Encore un petit effort, je range ici et là des papiers, les pubs de la boite aux lettres, je nettoie la litière et je remets des croquettes dans la petite gamelle de mon chat. Bon, maintenant, étape 2 : je m'affale sur le canapé et mets la télévision en sourdine. Mon chat reçoit le signal et vient se lover sur mes jambes pendant que je prends mon portable. J'ouvre la pochette de protection et là je reste coite : l'écran est fendu !

Je n'arrive plus à respirer, je regarde mon téléphone sans rien comprendre ... comment il a pu être abîmé ?? Il n'y avait rien avant, je le sais, je suis partie du boulot, il était encore intact !!

C'est quoi ce délire ? Je ne l'ai pas fait tomber, je l'avais bien dans mon sac à main, qui était toujours posé sur ...

Oh mon Dieu ... je me redresse, et mon chat surpris décampe. Mon sac à main était sur le siège passager ... là où ... non, je ne peux pas le croire ... je déglutis, là où Synalco s'est assis ... et c'est donc lui qui aurait ... ce serait à cause de lui que ...

Ma tête tourne, un vertige me prends, violent, je manque d'air. Non, non, non et non. Je divague, ce-n'est-pas-possible !!!

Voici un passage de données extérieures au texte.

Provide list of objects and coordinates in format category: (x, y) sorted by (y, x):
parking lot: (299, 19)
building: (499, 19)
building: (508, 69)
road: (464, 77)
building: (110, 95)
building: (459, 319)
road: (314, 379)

J'en suis là de mon conflit intérieur quand la porte d'entrée s'ouvre : c'est Angus, mon homme...

- Coucou Choupinoute ! Me dit-il en souriant.

- Coucou Choupinou, je lui réponds en lui rendant son sourire. Je fais comme si de rien n'était. Comment lui dire ce qui vient de m'arriver ? Je me lève et le suis un peu partout dans notre appartement comme je le fais souvent. On discute de nos journées, de tout de rien, qu'il faut refaire des courses, la déclaration d'impôt, bref, je fais en sorte de m'occuper aussi l'esprit.

Il a une sortie tout à l'heure et donc, je serai seule. J'en profiterai pour réfléchir et ... et je ne sais pas trop en fait. Chercher mes écrits sur Synalco et Giacomo ?

- Tu m'écoutes ?

Soudain la voix de mon cher et tendre me parvient et je sursaute :

- Heu ? Oui ?

- J'ai finalement pu joindre ma grand-mère et j'ai confirmé qu'on allait à son anniversaire.

- Ah oui, parfait.

Je me rassois sur le canapé et prends mon portable. En l'ouvrant je revois la fissure qui barre l'écran avec une belle diagonale. J'ai une petite boule au ventre d'un coup. Mince alors, il faut que je lui dise, je n'ai pas le choix.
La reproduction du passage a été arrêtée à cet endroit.